Fri, September 6, 2:00 to 3:30pm, Marriott Philadelphia Downtown, Franklin 4

Abstract

Following the Dobbs v. Jackson Women’s Health Organization decision, Republican-controlled legislatures across the U.S. initiated or were able to finally implement existing draconian abortion restrictions. Reproductive health and justice advocates and scholars have long warned of the implications of restricting reproductive rights for birthing people everywhere including increased maternal and infant mortality (Silliman et al. 2016; Ross 1992; Ross et al. 2017; Vilda et al. 2021; Bossick et al. 2023). Nonetheless, in order to appeal to anti-abortion policymakers, advocates across the country have strategically separated “maternal and child health” (MCH) issues, such as increased insurance coverage for midwifery and doula care, from issues often labeled as “reproductive rights,” such as access to sex education, birth control, and abortion. Nowhere is this more apparent than in Louisiana, a state with one of the most restrictive policy environments for reproductive rights and one the highest rates of maternal and infant mortality in the United States.

Indeed, despite the cultural and political climate in Louisiana, a largely Catholic and Republican state, in the years leading up to Dobbs and in the year and half since, reproductive health advocates have had small strategic wins aimed at addressing maternal and infant health and counteracting some of the negative consequences of restrictive abortion policy. Unsurprisingly, these wins have occurred primarily in the realm of “MCH” and have resulted from a surge of advocacy in response to stark racial disparities in birth outcomes in the state. However, as some reproductive rights and justice advocates on both national and local levels point out, this strategic separation has likely contributed to the downfall of abortion rights. They have pointed out that this newly more repressive context sheds a bright public light on how the lack of access to abortion endangers the health and lives of pregnant-capable people. As such, the best opportunity for advocates to move legislation that improves reproductive self-determination may be to highlight connections between reproductive rights and MCH.

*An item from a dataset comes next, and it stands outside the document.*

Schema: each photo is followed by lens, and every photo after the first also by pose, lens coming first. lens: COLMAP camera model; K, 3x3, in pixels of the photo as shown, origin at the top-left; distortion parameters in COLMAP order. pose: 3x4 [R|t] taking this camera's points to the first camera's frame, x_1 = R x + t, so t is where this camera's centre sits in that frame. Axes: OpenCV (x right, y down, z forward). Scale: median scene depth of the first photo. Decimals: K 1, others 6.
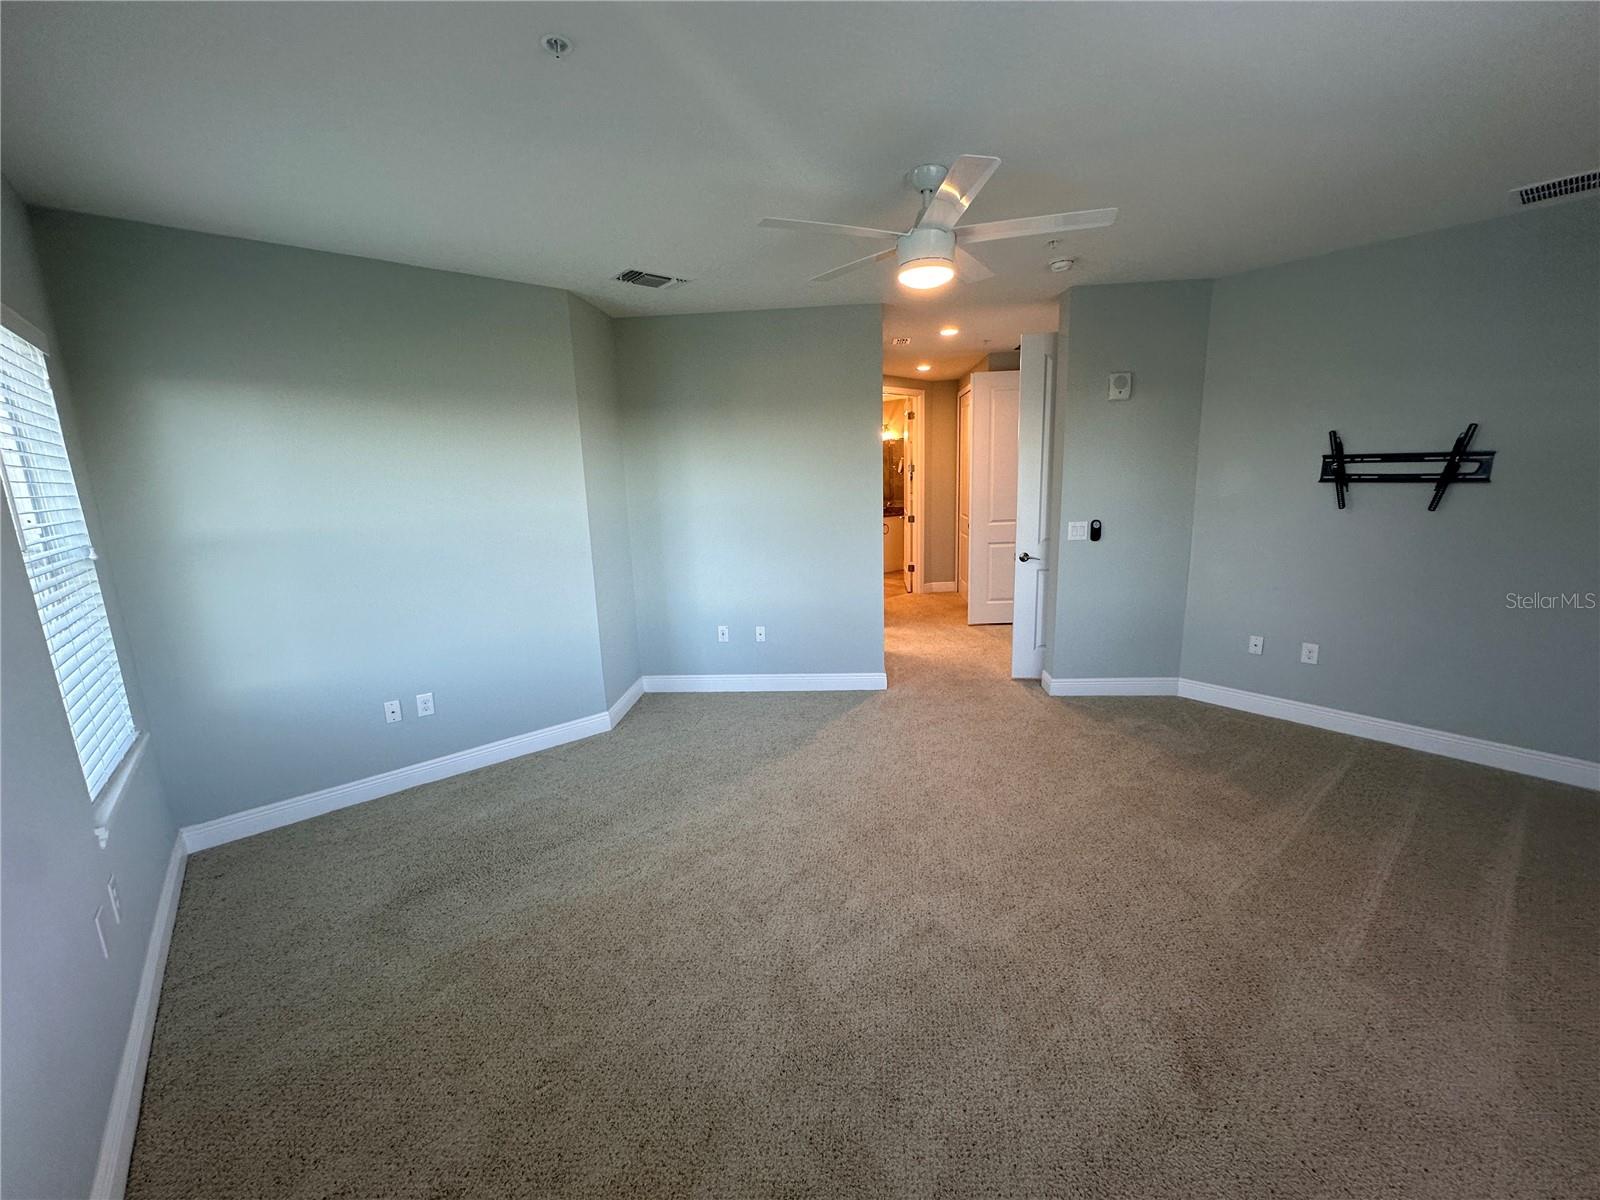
lens RADIAL K [[636.8, 0, 795.2], [0, 636.8, 598.3], [0, 0, 1]] dist [-0.004576, 0.001163]
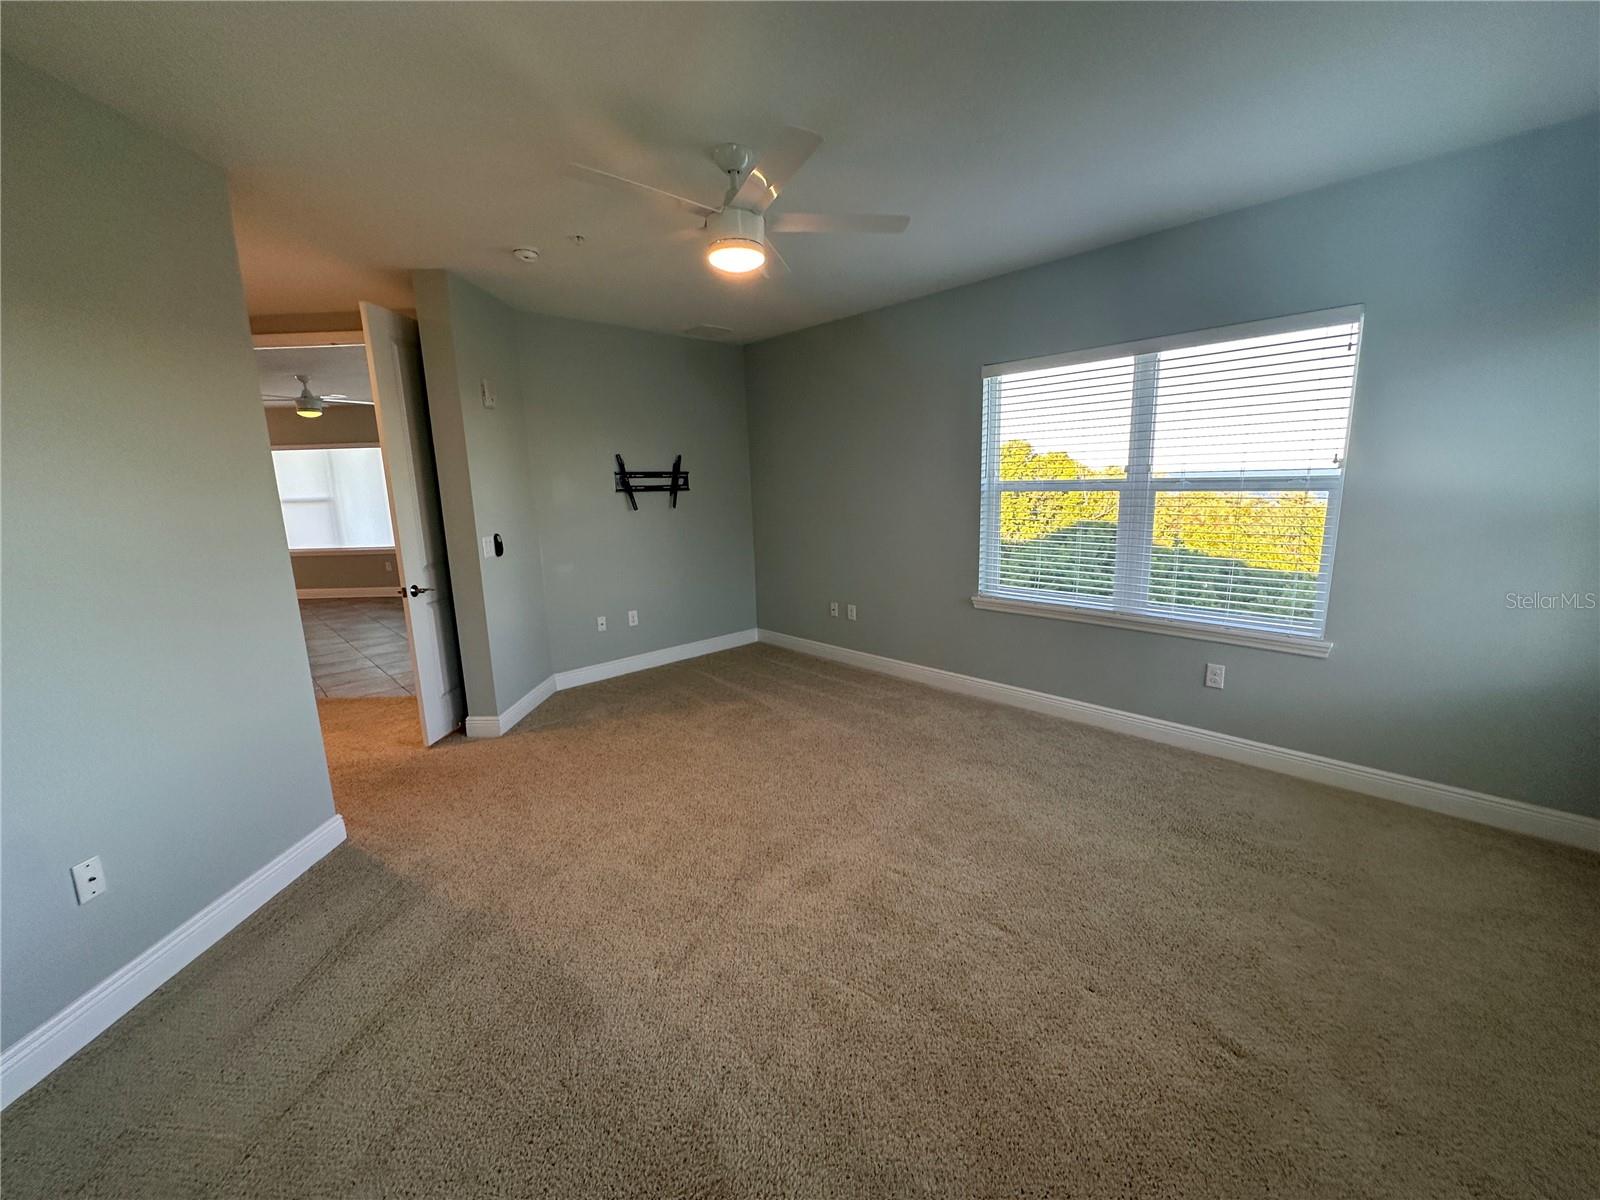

In this paper, we consider the current conundrum facing advocates in Louisiana: that the moment has never been riper for connecting reproductive rights to MCH issues, but at the same time, with the election of Governor Jeff Landry, a staunchly anti-abortion Republican, the political climate has arguably never been less hospitable to reproductive rights. We analyze legislative discourse, political news coverage, and interviews with key informants to understand the legislative challenges facing advocates, the strategic separations and allyships they employ, and the implications for other states and reproductive health more broadly. We take a particular interest in the racial politics of these strategies and discourses, seeking to understand the role that race may play in both the restriction of reproductive rights and the rising public profile of maternal and infant mortality. We aim to uncover how racial politics are strategically deployed both for and against reproductive justice.